• Texto de origen:
En la obra “Crítica de la razón literaria”, de Jesús G. Maestro, profesor de Teoría de la Literatura podemos leer que se afirma lo siguiente:
«El credo lingüístico ha reemplazado al credo religioso. La inquisición de la lengua ha reemplazado a la inquisición de la Iglesia. La actual izquierda postmoderna, en plena alianza con los movimientos nacionalistas de extrema derecha e izquierda, utiliza la lengua con la intención de imponer a los seres humanos el control idiomático de su vida personal, social y profesional y por supuesto, de su vida escolar».
«Es intolerable que la izquierda, que políticamente siempre ha querido representar la libertad frente a la opresión, protagonice sin vergüenza y sin inteligencia este movimiento que impone el uso de la lengua con fines tiránicos. La utilidad de esta lengua no es comunicativa, sino represora. Es decir, son lenguas inútiles para la comunicación y el conocimiento. Lenguas inservibles, excepto al ejercicio político de la tiranía. Bajo el disfraz del mito de la cultura, y de palabras engañosas como identidad, o tierra de nuestros abuelos, se trata de imponer a una población que jamás ha hablado tal lengua, el uso de tal lengua».
«A todo ello contribuyen de forma irresponsable políticos y profesores de universidades, de institutos y de escuelas. Quienes, lejos de asumir la realidad de sus responsabilidades civiles y profesionales, han reemplazado el conocimiento por la ideología, y la crítica científica y filosófica de la realidad por la prostitución política de sus actividades académicas».
«La idea de lengua como la idea de identidad es hoy un monstruo metafísico preservado por la filología postmoderna. Algún día los filólogos tendrán que dar cuenta de su complicidad manifiesta de estas aberraciones manifiestas. ¿Es esto lo que queremos? ¿Hemos construido una democracia para esto? Las lenguas son tecnología, no signos de identidad. Las lenguas no pueden tener más derechos políticos que los propios seres humanos. En una democracia, las lenguas inútiles no pueden instituirse ni legitimarse como un instrumento político de tiranía.”

• Datos proporcionados:
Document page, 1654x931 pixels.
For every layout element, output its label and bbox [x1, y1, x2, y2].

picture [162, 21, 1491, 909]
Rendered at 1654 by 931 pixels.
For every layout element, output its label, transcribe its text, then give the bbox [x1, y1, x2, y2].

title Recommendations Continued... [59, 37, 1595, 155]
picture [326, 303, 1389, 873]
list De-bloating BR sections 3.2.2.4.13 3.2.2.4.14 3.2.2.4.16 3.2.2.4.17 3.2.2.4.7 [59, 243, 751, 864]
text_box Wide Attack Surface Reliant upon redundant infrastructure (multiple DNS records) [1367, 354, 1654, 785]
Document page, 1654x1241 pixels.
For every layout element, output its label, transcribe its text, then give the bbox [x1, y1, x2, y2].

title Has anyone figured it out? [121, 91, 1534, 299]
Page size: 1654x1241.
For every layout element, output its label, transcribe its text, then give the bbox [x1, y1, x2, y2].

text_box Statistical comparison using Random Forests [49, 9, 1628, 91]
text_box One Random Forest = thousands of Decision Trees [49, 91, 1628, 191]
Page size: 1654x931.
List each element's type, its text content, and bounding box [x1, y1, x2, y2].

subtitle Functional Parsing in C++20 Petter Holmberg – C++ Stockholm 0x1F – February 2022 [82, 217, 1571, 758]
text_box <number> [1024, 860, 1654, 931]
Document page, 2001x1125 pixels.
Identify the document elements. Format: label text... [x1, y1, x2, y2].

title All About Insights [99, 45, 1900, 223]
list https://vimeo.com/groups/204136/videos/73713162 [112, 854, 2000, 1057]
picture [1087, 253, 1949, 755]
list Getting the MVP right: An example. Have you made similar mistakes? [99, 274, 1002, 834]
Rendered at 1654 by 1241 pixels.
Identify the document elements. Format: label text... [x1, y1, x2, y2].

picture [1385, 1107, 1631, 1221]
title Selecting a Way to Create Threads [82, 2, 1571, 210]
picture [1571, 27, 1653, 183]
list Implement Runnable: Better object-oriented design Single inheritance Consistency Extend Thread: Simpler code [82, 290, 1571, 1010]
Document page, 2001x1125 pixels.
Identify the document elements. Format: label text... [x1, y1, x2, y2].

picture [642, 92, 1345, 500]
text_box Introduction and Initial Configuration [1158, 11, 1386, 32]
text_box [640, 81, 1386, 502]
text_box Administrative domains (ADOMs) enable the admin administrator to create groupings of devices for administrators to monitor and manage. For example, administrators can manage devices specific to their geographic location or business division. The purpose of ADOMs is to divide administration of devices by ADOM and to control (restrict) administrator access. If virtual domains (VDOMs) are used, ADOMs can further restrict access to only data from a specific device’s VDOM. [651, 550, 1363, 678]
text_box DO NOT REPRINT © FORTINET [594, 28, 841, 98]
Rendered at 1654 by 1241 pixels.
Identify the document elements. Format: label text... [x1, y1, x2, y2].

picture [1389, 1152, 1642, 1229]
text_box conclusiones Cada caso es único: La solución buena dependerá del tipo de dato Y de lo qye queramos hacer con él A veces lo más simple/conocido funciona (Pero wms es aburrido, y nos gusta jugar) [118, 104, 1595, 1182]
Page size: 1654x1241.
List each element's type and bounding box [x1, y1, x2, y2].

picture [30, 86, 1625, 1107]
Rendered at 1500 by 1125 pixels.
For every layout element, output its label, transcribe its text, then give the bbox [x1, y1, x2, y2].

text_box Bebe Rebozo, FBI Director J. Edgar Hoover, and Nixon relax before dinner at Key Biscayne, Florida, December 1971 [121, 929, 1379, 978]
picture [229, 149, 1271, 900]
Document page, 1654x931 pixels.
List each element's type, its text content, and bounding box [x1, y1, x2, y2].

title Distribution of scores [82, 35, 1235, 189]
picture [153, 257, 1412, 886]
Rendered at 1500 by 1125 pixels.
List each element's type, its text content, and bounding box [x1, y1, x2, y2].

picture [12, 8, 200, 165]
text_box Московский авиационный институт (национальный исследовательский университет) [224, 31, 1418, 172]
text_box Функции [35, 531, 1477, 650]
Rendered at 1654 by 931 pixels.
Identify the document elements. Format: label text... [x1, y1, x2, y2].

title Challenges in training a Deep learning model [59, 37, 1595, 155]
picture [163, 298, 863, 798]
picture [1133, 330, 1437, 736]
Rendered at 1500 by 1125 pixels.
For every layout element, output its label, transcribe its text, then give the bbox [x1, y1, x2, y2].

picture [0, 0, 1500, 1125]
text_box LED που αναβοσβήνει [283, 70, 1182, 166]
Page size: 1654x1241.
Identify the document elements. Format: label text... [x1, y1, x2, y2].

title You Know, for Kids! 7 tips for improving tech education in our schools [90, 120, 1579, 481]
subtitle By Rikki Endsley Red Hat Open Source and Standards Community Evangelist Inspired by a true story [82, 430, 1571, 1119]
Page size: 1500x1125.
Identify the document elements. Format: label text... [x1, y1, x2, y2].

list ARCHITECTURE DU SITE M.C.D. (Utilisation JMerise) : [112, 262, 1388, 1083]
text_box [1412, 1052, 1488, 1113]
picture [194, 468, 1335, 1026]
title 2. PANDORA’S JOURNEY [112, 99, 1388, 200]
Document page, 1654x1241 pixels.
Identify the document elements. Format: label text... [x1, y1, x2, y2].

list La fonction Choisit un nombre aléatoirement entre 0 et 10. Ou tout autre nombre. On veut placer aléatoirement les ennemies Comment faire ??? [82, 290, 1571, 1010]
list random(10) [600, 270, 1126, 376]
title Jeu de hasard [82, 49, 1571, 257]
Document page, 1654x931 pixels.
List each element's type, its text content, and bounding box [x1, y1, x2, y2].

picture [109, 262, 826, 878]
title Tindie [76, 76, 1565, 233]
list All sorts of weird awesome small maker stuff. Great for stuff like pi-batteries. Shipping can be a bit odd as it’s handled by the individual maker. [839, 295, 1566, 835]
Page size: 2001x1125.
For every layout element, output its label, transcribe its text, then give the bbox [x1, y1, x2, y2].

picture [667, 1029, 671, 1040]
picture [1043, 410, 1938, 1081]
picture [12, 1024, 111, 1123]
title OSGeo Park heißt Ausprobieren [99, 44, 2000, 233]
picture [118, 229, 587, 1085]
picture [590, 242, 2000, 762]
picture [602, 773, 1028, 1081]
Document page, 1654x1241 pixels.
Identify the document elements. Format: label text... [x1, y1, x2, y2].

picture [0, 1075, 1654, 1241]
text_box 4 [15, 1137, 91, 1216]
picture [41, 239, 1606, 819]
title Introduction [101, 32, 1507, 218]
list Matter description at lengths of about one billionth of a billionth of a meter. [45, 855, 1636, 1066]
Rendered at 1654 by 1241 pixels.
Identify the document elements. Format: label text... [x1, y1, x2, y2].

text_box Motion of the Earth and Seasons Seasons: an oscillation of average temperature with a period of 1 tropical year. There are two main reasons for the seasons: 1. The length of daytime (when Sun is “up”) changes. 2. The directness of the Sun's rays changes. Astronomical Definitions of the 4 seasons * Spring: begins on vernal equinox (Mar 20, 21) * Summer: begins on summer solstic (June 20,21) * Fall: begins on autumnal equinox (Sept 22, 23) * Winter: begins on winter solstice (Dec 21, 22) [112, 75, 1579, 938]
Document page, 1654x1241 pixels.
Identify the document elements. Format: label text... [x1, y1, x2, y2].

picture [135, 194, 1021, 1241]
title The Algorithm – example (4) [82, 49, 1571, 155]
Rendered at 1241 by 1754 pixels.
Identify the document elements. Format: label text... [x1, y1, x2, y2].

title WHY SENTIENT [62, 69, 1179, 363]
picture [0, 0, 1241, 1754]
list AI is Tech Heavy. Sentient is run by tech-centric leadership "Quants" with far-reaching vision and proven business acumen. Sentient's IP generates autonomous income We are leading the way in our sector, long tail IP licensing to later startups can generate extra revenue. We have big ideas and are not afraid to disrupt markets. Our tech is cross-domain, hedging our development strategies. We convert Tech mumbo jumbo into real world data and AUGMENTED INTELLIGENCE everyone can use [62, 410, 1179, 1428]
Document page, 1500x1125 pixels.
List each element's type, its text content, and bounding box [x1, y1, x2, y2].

• Tareas por resolver:
1. Según el texto sobre el uso político de la lengua, ¿qué ha reemplazado al credo religioso?
2. Escribe una continuación del texto sobre el uso político de la lengua a partir de su última frase.
Las filas son un material aparte, independiente del texto sobre el uso político de la lengua.

• Respuestas:
1. El credo lingüístico.

2.
No busque el lector contenido político alguno en el posible ataque superfluo que algunos pueden malentender y que intento hacer de las lenguas peninsulares minoritarias, no, de ninguna manera. Todos mis argumentos son lingüísticos y culturales emitidos desde la tolerancia del vive y deja vivir, desde la autoidentificación sin exclusiones y desde el respeto a la singularidad y la diferencia. Y alguno que otro será sentimental. Sin embargo, los prejuicios contra el idioma por antonomasia, el español, sí podría etiquetarse con mucha frecuencia como xenófobo, por cimentarse implícita o explícitamente en la asunción de que hay unas lenguas superiores a otras desde la simbologia nacional o más antiguas o de origen familiar ancestral. Hablamos, digámoslo claramente, de racismo aplicado a las lenguas y, por extensión, a sus hablantes. Los ataques y desprecios al español desde el gallego, catalán, vasco y otras lenguas minoritarias suelen proceder de la ignorancia política nutrida de estereotipos simplones y mezquinos, incomoda si a su alrededor se habla una lengua que no sea la suya. Pero para entronizar al idioma propio —que muy afortunadamente no precisa defensa alguna, todo sea dicho— esas voces no necesitan hacerlo a costa de desconsiderar o desprestigiar ya no a la lengua ajena sino, de manera indirecta, a sus hablantes. Parece como si, para defender lo propio, algunos, en una artimaña de jibarismo mental, necesitasen poner en cuestión la importancia de lo ajeno.
Un idioma —cualquier idioma— es embajador y cauce de una civilización y transmite una sabiduría y una forma de vida; constituye un universo, patrimonio y seña de identidad. Y nunca el aprendizaje y el cultivo de uno puede servir de excusa para el desprecio, el abandono o el maltrato a otro. Rebajar un idioma es despreciar al hombre y atacar al humanismo.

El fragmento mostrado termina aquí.